Grafiek A3.1: Waaiergrafieken van de stochastische overheidsschuldprojecties rond het prognosescenario van de Commissie en het OBP-prognosescenario
|
|
Bronnen: Najaarsprognoses 2015 van de Commissie, OBP's 2016 en berekeningen van de diensten van de Commissie.
Uit zowel het prognosescenario van de Commissie als het OBP-prognosescenario blijkt dat er een kans van circa 50 % bestaat dat de schuldquote voor de EZ-16 in 2016 bij het optreden van ongunstige macro-economische schokken ongunstiger uitvalt dan wordt voorspeld 8 . Voor beide scenario's geldt dat als zowel de neerwaartse als de opwaartse risico's voor het primaire overheidssaldo, de groei en de omstandigheden op de financiële markten in aanmerking worden genomen, de kans dat de schuld van de EZ-16 in 2016 ergens tussen de 87 % en 94-95 % van het bbp ligt, 80 % is (aangezien de conus 80 % van alle mogelijke gesimuleerde schuldtrajecten vertegenwoordigt). De boven- en de ondergrens van het schuldquote-interval in 2016 liggen in het scenario van de Commissie iets hoger dan in het OBP-scenario. Dit komt door een gering verschil tussen de respectieve centrale prognoses waarop de schokken worden toegepast (een schuldquote van meer dan 91 % in het scenario van de Commissie, tegen 90,4 % in het OBP-scenario).
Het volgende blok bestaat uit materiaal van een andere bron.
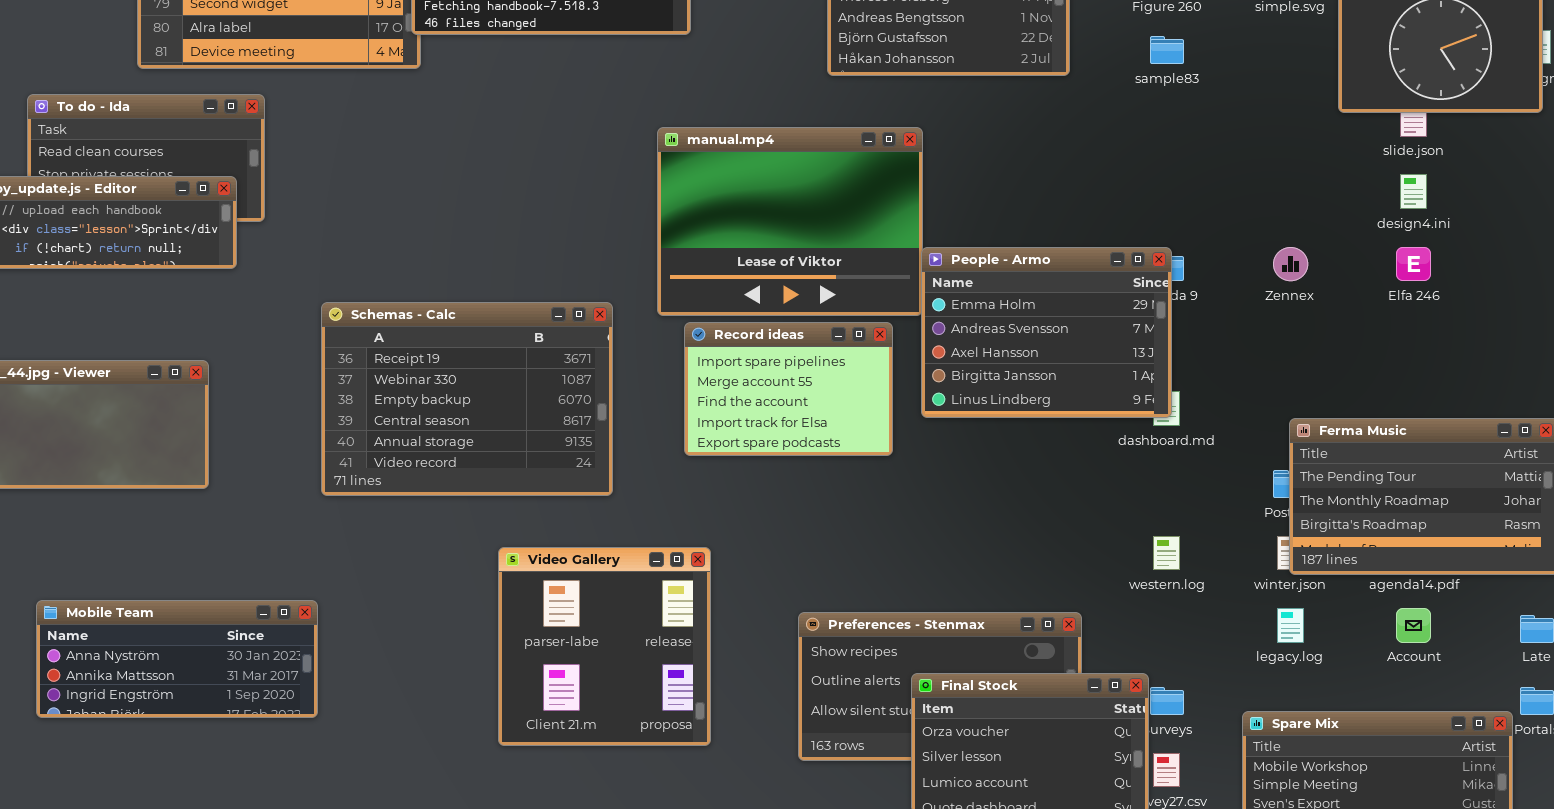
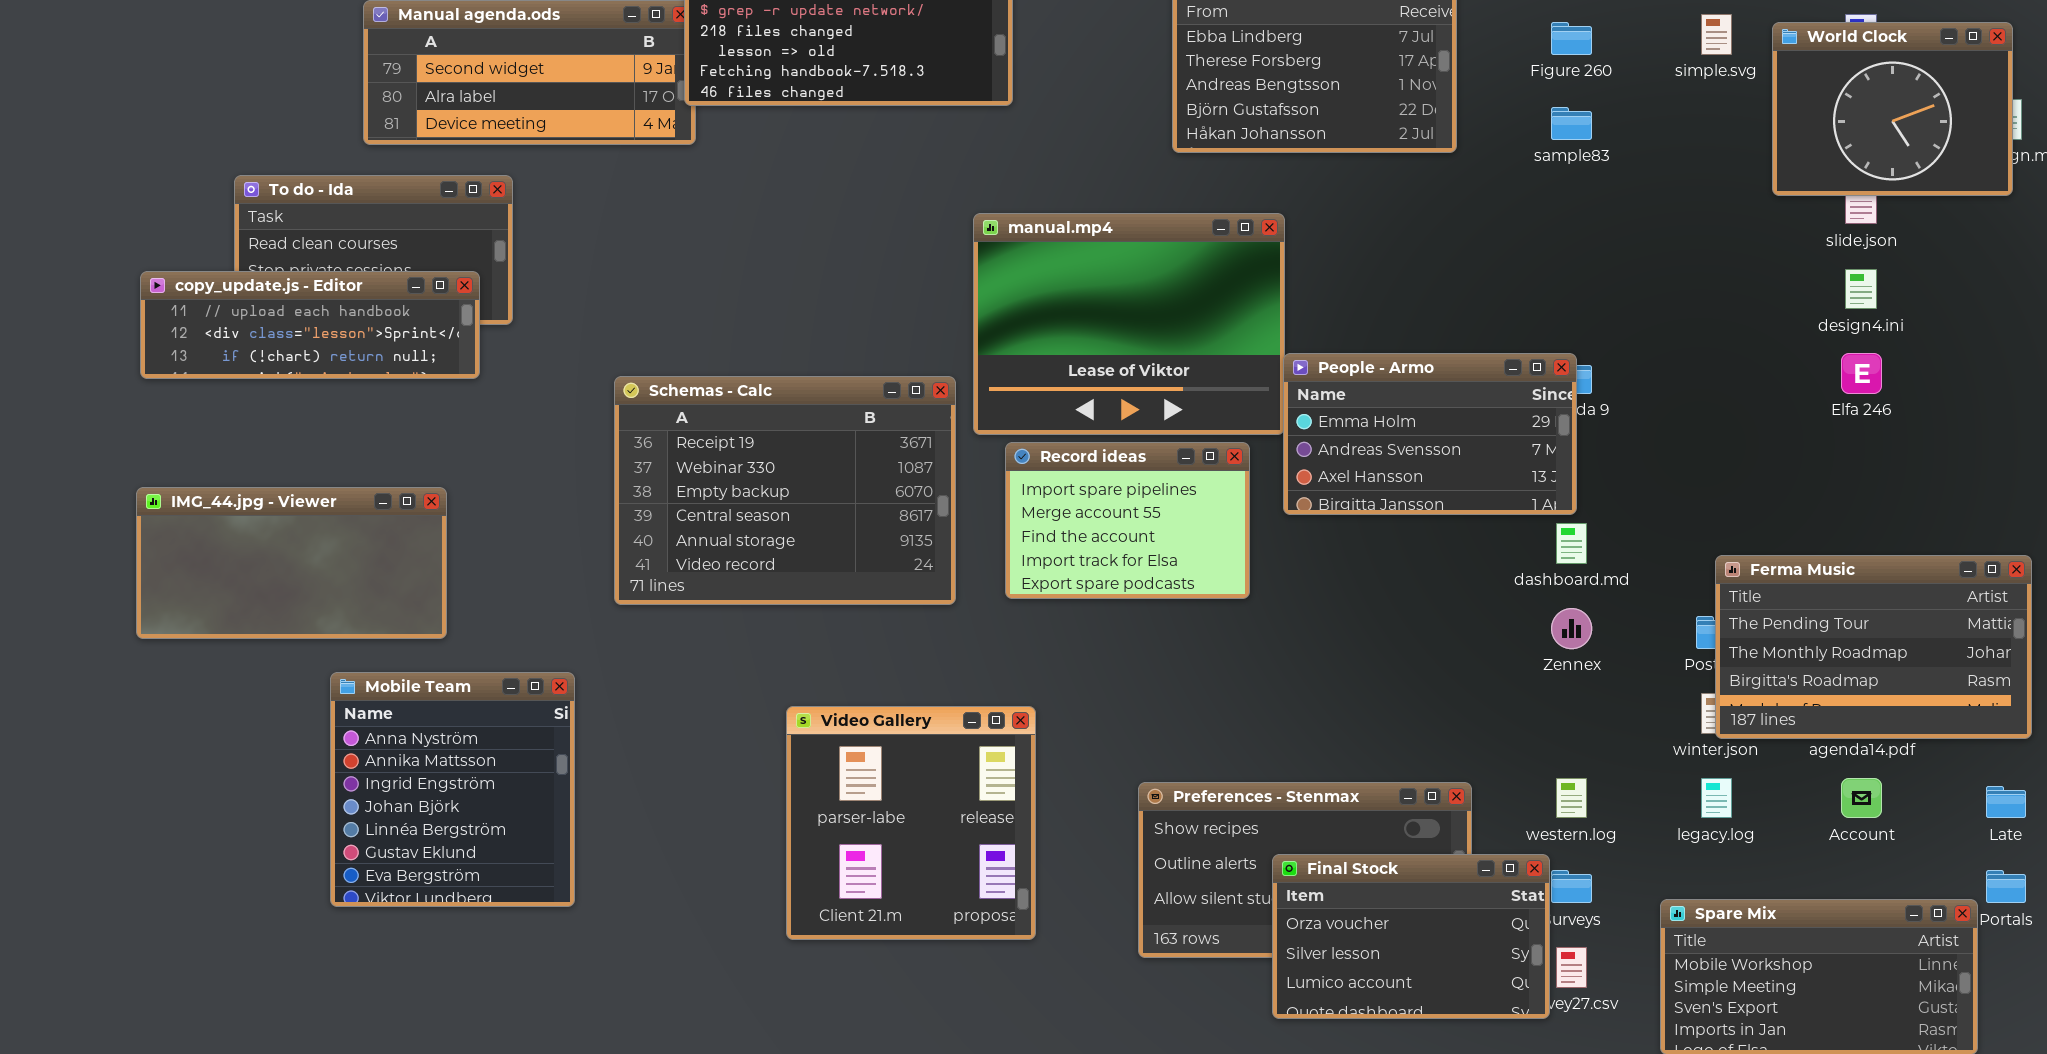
People - Armo: [921,247,1172,418] -> [1283,353,1577,515], resized
Zennex: [1273,247,1308,281] -> [1551,608,1592,649], moved
Schemas - Calc: [321,302,613,496] -> [614,376,956,605], moved
western.log: [1153,536,1180,570] -> [1556,778,1587,818], moved
Mobile Team: [36,600,318,718] -> [330,672,575,907], resized

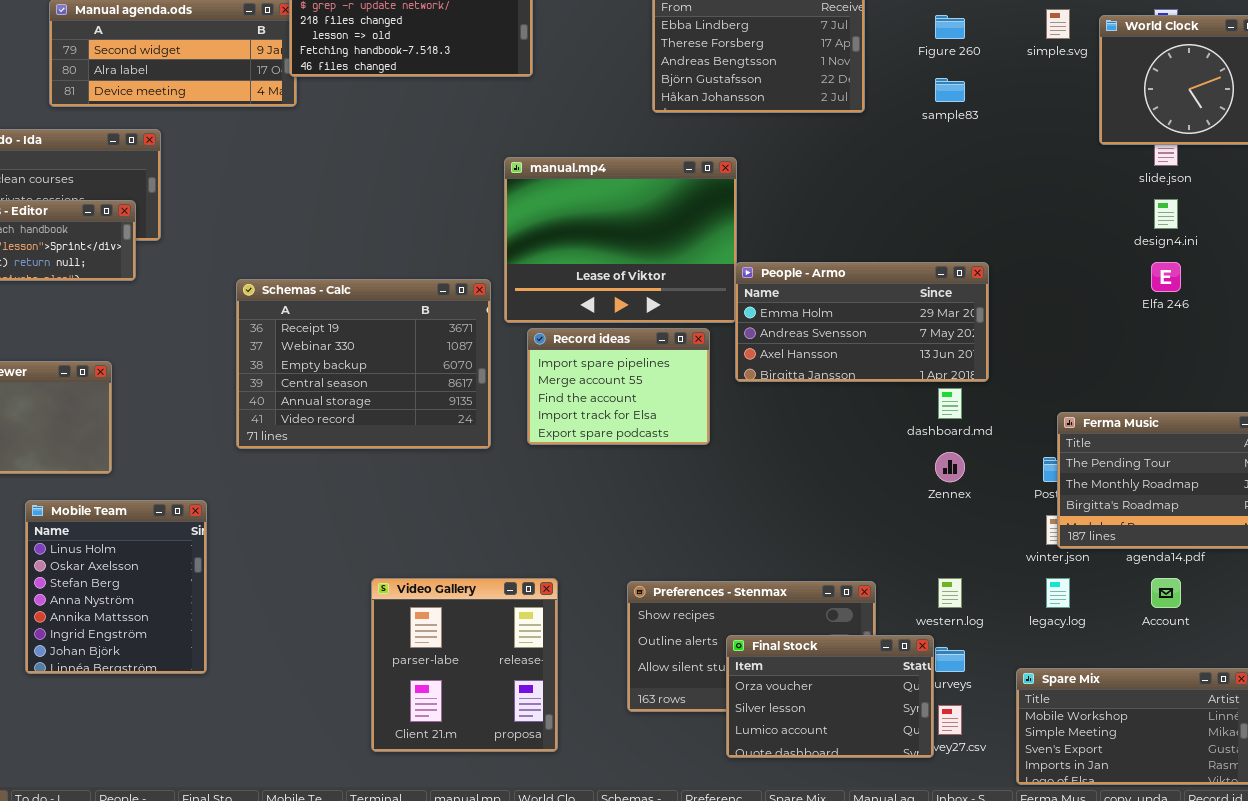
People - Armo: [1283,353,1577,515] -> [735,262,989,382], resized
Mobile Team: [330,672,575,907] -> [25,500,207,674], scrolled up 3 rows
Video Gallery: [786,706,1036,940] -> [371,578,558,752], moved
Voor de periode na 2016, het eindpunt van de huidige OBP's, blijkt uit de simulatieresultaten dat het verschil in de voorspelde schuldquoten tussen het scenario van de Commissie en het OBP-scenario onder de diverse schokken beperkt blijft. Aan het einde van de projectiehorizon in de waaiergrafieken (2020) is er een kans van 50 % dat de schuldquote in het scenario van de Commissie en dat van het OBP respectievelijk boven de 84 % en boven de 85 % van het bbp ligt. Dit geringe verschil is vooral toe te schrijven aan het feit dat de structurele primaire saldo's, die in het OBP-scenario een iets hogere plus vertonen dan in het scenario van de Commissie, in die laatste projectiejaren niet meer veranderen.
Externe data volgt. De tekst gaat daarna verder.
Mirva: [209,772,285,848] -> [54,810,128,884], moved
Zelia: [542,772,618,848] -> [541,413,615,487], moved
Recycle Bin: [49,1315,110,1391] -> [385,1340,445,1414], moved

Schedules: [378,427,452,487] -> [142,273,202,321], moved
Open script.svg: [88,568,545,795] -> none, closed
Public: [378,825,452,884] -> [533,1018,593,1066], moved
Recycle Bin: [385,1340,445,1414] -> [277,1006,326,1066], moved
Opgemerkt zij dat de omvang en de correlatie van de schokken op het historische gedrag van de variabelen berusten en de methodologie daardoor niet de realtime-onzekerheid vangt, zoals die met name bij de beoordeling van de output gap kan bestaan. Aangezien output-gapramingen in het verleden vaak fors zijn bijgesteld, vaak in de richting van een lagere potentiële output dan realtime werd gedacht, wijst dit op een extra bron van risico's voor toekomstige schuldtrajecten waarmee geen rekening is gehouden in de voorgaande analyse.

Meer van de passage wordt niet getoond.